- The paper introduces FinRAGBench-V, a benchmark tailored for integrating visual data into Retrieval-Augmented Generation systems for financial documents.
- The RGenCite baseline model combines retrieval, generation, and visual citation, and it is evaluated using innovative page and block-level metrics.
- Experimental results show that multimodal retrievers outperform text-only models, though challenges remain in complex numerical reasoning and fine-grained citation.
FinRAGBench-V: A Multimodal Retrieval-Augmented Generation Benchmark in Finance
Introduction
"FinRAGBench-V: A Benchmark for Multimodal RAG with Visual Citation in the Financial Domain" introduces a novel benchmark tailored for the financial domain, focusing on integrating visual data into Retrieval-Augmented Generation (RAG) systems. This benchmark addresses the limitations of existing RAG models that predominantly rely on textual data and neglect the rich visual content inherent in financial documents. The paper also proposes RGenCite, a baseline model for this benchmark, combining retrieval, generation, and visual citation.
Benchmark Construction
Retrieval Corpus and QA Dataset
FinRAGBench-V consists of a bilingual retrieval corpus and a meticulously curated question-answering (QA) dataset.
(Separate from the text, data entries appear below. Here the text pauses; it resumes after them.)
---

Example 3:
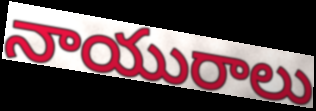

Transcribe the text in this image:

నాయురాలు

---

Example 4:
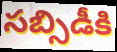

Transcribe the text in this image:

సబ్సిడీకి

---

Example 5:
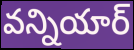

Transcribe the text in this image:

వన్నియార్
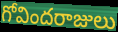
గోవిందరాజులు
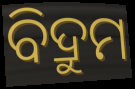
ବିଦ୍ରୁମ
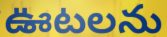
ఊటలను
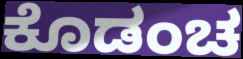
ಕೊಡಂಚ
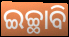
ଇଚ୍ଛାବି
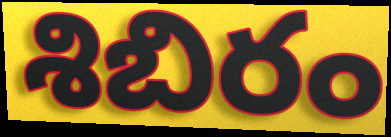
శిబిరం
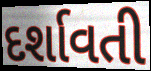
દર્શાવતી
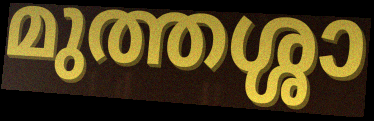
മുത്തശ്ശാ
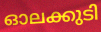
ഓലക്കുടി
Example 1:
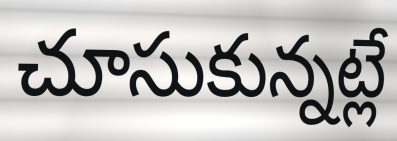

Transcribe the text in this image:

చూసుకున్నట్లే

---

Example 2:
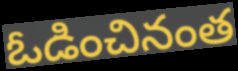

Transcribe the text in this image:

The corpus includes 60,780 Chinese and 51,219 English pages sourced from diverse financial documents, such as research reports, financial statements, prospectuses, and financial news.
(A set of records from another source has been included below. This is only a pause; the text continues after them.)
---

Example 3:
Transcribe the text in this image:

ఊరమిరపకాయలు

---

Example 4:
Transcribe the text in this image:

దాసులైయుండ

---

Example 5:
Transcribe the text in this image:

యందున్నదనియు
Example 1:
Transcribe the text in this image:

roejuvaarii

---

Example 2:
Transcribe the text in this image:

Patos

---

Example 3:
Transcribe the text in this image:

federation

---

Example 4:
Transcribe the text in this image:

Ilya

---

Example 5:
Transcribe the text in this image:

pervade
Figure 1: I. Workflow of constructing FinRAGBench-V, including a retrieval corpus and a QA dataset: \ding{172
The QA dataset features 855 Chinese and 539 English pairs and is categorized into seven types based on data heterogeneity and reasoning complexity, including text inference, chart extraction, and multi-page reasoning. This comprehensive dataset allows for a nuanced assessment of multimodal RAG capabilities in the financial sector.
RGenCite Model
Integration of Retrieval, Generation, and Citation
RGenCite serves as a baseline model for FinRAGBench-V. The model is designed to generate answers and provide visual citations by first retrieving relevant content from the corpus and then generating responses while citing specific textual and visual elements. This approach ensures not only accuracy in responses but also traceability, which is crucial in the finance domain.
Figure 2: An example of the automatic evaluation of visual citation.
Visual Citation Evaluation
A novel evaluation methodology is introduced to systematically assess the visual citation capabilities of MLLMs. The paper proposes precision and recall metrics at both page and block levels, with evaluation strategies including box-bounding and image-cropping.
Experimental Findings
The experimental results reveal several key insights into the performance of multimodal RAG systems:
- Multimodal retrievers outperform text-only retrievers by preserving critical information present in charts and tables.
- While current MLLMs handle text inference adeptly, they struggle with numerical reasoning and multi-document inference.
- Multimodal RAG systems show proficiency in page-level citation but face challenges with block-level citation, highlighting the difficulty in attributing information to specific visual sections accurately.
Figure 3: The comparison of answer accuracy between different question categories.
Challenges and Observations
The development of FinRAGBench-V and experiments conducted using RGenCite identify persistent challenges in the field of multimodal RAG in finance:
- Complexity of Financial Data: The sophisticated nature of financial documents, which often require deep understanding and precise extraction, remains a challenge for existing models.
- Visual Complexity: Extracting and reasoning using complex financial charts and multi-page tables present significant hurdles.
- Evaluation Nuances: The absence of established metrics for visual citation evaluation underscores the benchmark's value in driving advancements in this area.
Conclusion
FinRAGBench-V is positioned as a critical resource for advancing multimodal RAG systems' ability to process and produce finance-related insights. However, the benchmark also emphasizes the need for dedicated models optimized for the financial domain's unique characteristics. Future research should continue to refine these evaluation methodologies and address the highlighted challenges, ensuring the reliable and accurate deployment of RAG systems in professional financial applications.